Task brief: In full and without change, retype the records.

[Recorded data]

* * * * *

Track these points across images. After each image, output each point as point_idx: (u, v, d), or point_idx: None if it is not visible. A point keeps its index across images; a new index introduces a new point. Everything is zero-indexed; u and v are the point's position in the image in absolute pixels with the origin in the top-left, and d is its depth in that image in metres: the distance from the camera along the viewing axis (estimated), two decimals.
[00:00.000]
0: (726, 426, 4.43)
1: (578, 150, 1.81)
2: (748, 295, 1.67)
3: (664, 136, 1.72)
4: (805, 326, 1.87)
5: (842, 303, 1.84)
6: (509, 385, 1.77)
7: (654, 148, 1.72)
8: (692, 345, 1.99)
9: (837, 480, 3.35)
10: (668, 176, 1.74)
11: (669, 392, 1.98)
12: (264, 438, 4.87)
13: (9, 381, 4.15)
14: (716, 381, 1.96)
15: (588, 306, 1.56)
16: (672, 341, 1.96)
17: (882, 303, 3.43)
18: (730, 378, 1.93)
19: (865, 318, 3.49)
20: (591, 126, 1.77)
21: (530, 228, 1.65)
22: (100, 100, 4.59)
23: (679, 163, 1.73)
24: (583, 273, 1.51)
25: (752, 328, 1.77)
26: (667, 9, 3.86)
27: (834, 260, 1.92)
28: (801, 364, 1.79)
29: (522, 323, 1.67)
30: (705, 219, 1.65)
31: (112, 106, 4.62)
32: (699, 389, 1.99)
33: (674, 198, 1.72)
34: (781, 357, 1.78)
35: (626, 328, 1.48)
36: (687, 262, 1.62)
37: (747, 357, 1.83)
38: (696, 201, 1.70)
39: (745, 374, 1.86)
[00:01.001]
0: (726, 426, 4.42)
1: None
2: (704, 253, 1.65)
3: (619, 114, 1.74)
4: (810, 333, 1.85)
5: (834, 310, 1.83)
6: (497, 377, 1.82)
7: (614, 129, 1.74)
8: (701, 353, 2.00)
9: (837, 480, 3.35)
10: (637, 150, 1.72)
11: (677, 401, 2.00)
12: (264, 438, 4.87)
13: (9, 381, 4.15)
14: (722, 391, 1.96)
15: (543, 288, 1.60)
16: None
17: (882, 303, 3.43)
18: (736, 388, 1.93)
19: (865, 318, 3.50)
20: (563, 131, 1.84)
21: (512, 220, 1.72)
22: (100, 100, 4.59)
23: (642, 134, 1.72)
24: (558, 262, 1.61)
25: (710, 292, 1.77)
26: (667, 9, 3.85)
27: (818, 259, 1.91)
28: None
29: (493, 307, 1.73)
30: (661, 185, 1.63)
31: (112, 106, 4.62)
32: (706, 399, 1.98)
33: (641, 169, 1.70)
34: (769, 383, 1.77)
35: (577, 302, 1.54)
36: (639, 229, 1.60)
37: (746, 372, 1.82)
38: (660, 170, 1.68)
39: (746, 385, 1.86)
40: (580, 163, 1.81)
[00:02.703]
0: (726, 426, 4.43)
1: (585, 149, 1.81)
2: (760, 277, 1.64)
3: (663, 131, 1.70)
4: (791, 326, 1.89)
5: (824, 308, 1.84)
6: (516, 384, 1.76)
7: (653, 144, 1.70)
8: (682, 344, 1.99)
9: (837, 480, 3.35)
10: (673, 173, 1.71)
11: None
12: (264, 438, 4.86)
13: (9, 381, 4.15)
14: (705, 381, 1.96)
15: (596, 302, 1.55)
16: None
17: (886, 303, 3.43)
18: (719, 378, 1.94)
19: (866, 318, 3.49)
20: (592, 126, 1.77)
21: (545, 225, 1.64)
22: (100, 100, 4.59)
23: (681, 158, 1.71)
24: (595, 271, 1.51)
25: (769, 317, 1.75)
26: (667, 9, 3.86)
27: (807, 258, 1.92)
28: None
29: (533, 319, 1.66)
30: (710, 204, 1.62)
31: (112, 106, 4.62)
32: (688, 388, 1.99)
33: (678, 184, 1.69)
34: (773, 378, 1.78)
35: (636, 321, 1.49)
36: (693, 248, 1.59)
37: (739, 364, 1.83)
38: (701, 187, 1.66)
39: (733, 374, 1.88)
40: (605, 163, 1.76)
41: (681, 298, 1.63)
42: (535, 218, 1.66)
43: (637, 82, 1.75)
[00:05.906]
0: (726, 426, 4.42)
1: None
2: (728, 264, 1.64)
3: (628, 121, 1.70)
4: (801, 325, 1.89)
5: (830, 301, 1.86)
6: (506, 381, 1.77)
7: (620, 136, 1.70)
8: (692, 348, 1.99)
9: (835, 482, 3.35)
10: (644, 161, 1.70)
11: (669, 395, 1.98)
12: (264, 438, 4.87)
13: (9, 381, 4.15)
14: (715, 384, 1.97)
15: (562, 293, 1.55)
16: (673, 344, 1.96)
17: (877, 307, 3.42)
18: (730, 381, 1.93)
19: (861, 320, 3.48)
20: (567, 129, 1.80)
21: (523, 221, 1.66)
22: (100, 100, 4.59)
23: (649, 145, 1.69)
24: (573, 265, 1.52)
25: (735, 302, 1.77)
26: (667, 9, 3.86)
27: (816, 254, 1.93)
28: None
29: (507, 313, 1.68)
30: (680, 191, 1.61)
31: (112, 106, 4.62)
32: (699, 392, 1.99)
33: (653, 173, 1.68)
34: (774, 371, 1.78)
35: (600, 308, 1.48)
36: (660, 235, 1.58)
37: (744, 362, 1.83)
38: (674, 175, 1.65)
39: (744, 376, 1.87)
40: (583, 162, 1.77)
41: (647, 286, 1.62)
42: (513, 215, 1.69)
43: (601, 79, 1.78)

* * * * *

Answer space:
Track these points across images. After each image, output each point as point_idx: (u, v, d), or point_idx: None if it is not visible. A point keeps its index across images; a new index introduces a new point. Everything is zero-indexed; u and v are the point's position in the image in absolute pixels with the origin in the top-left, and d is its depth in that image in metres: the distance from the camera along the viewing axis (estimated), two decimals.
[00:00.000]
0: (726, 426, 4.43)
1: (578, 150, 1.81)
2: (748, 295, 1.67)
3: (664, 136, 1.72)
4: (805, 326, 1.87)
5: (842, 303, 1.84)
6: (509, 385, 1.77)
7: (654, 148, 1.72)
8: (692, 345, 1.99)
9: (837, 480, 3.35)
10: (668, 176, 1.74)
11: (669, 392, 1.98)
12: (264, 438, 4.87)
13: (9, 381, 4.15)
14: (716, 381, 1.96)
15: (588, 306, 1.56)
16: (672, 341, 1.96)
17: (882, 303, 3.43)
18: (730, 378, 1.93)
19: (865, 318, 3.49)
20: (591, 126, 1.77)
21: (530, 228, 1.65)
22: (100, 100, 4.59)
23: (679, 163, 1.73)
24: (583, 273, 1.51)
25: (752, 328, 1.77)
26: (667, 9, 3.86)
27: (834, 260, 1.92)
28: (801, 364, 1.79)
29: (522, 323, 1.67)
30: (705, 219, 1.65)
31: (112, 106, 4.62)
32: (699, 389, 1.99)
33: (674, 198, 1.72)
34: (781, 357, 1.78)
35: (626, 328, 1.48)
36: (687, 262, 1.62)
37: (747, 357, 1.83)
38: (696, 201, 1.70)
39: (745, 374, 1.86)
[00:01.001]
0: (726, 426, 4.42)
1: None
2: (704, 253, 1.65)
3: (619, 114, 1.74)
4: (810, 333, 1.85)
5: (834, 310, 1.83)
6: (497, 377, 1.82)
7: (614, 129, 1.74)
8: (701, 353, 2.00)
9: (837, 480, 3.35)
10: (637, 150, 1.72)
11: (677, 401, 2.00)
12: (264, 438, 4.87)
13: (9, 381, 4.15)
14: (722, 391, 1.96)
15: (543, 288, 1.60)
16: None
17: (882, 303, 3.43)
18: (736, 388, 1.93)
19: (865, 318, 3.50)
20: (563, 131, 1.84)
21: (512, 220, 1.72)
22: (100, 100, 4.59)
23: (642, 134, 1.72)
24: (558, 262, 1.61)
25: (710, 292, 1.77)
26: (667, 9, 3.85)
27: (818, 259, 1.91)
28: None
29: (493, 307, 1.73)
30: (661, 185, 1.63)
31: (112, 106, 4.62)
32: (706, 399, 1.98)
33: (641, 169, 1.70)
34: (769, 383, 1.77)
35: (577, 302, 1.54)
36: (639, 229, 1.60)
37: (746, 372, 1.82)
38: (660, 170, 1.68)
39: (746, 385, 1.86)
40: (580, 163, 1.81)
[00:02.703]
0: (726, 426, 4.43)
1: (585, 149, 1.81)
2: (760, 277, 1.64)
3: (663, 131, 1.70)
4: (791, 326, 1.89)
5: (824, 308, 1.84)
6: (516, 384, 1.76)
7: (653, 144, 1.70)
8: (682, 344, 1.99)
9: (837, 480, 3.35)
10: (673, 173, 1.71)
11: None
12: (264, 438, 4.86)
13: (9, 381, 4.15)
14: (705, 381, 1.96)
15: (596, 302, 1.55)
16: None
17: (886, 303, 3.43)
18: (719, 378, 1.94)
19: (866, 318, 3.49)
20: (592, 126, 1.77)
21: (545, 225, 1.64)
22: (100, 100, 4.59)
23: (681, 158, 1.71)
24: (595, 271, 1.51)
25: (769, 317, 1.75)
26: (667, 9, 3.86)
27: (807, 258, 1.92)
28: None
29: (533, 319, 1.66)
30: (710, 204, 1.62)
31: (112, 106, 4.62)
32: (688, 388, 1.99)
33: (678, 184, 1.69)
34: (773, 378, 1.78)
35: (636, 321, 1.49)
36: (693, 248, 1.59)
37: (739, 364, 1.83)
38: (701, 187, 1.66)
39: (733, 374, 1.88)
40: (605, 163, 1.76)
41: (681, 298, 1.63)
42: (535, 218, 1.66)
43: (637, 82, 1.75)
[00:05.906]
0: (726, 426, 4.42)
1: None
2: (728, 264, 1.64)
3: (628, 121, 1.70)
4: (801, 325, 1.89)
5: (830, 301, 1.86)
6: (506, 381, 1.77)
7: (620, 136, 1.70)
8: (692, 348, 1.99)
9: (835, 482, 3.35)
10: (644, 161, 1.70)
11: (669, 395, 1.98)
12: (264, 438, 4.87)
13: (9, 381, 4.15)
14: (715, 384, 1.97)
15: (562, 293, 1.55)
16: (673, 344, 1.96)
17: (877, 307, 3.42)
18: (730, 381, 1.93)
19: (861, 320, 3.48)
20: (567, 129, 1.80)
21: (523, 221, 1.66)
22: (100, 100, 4.59)
23: (649, 145, 1.69)
24: (573, 265, 1.52)
25: (735, 302, 1.77)
26: (667, 9, 3.86)
27: (816, 254, 1.93)
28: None
29: (507, 313, 1.68)
30: (680, 191, 1.61)
31: (112, 106, 4.62)
32: (699, 392, 1.99)
33: (653, 173, 1.68)
34: (774, 371, 1.78)
35: (600, 308, 1.48)
36: (660, 235, 1.58)
37: (744, 362, 1.83)
38: (674, 175, 1.65)
39: (744, 376, 1.87)
40: (583, 162, 1.77)
41: (647, 286, 1.62)
42: (513, 215, 1.69)
43: (601, 79, 1.78)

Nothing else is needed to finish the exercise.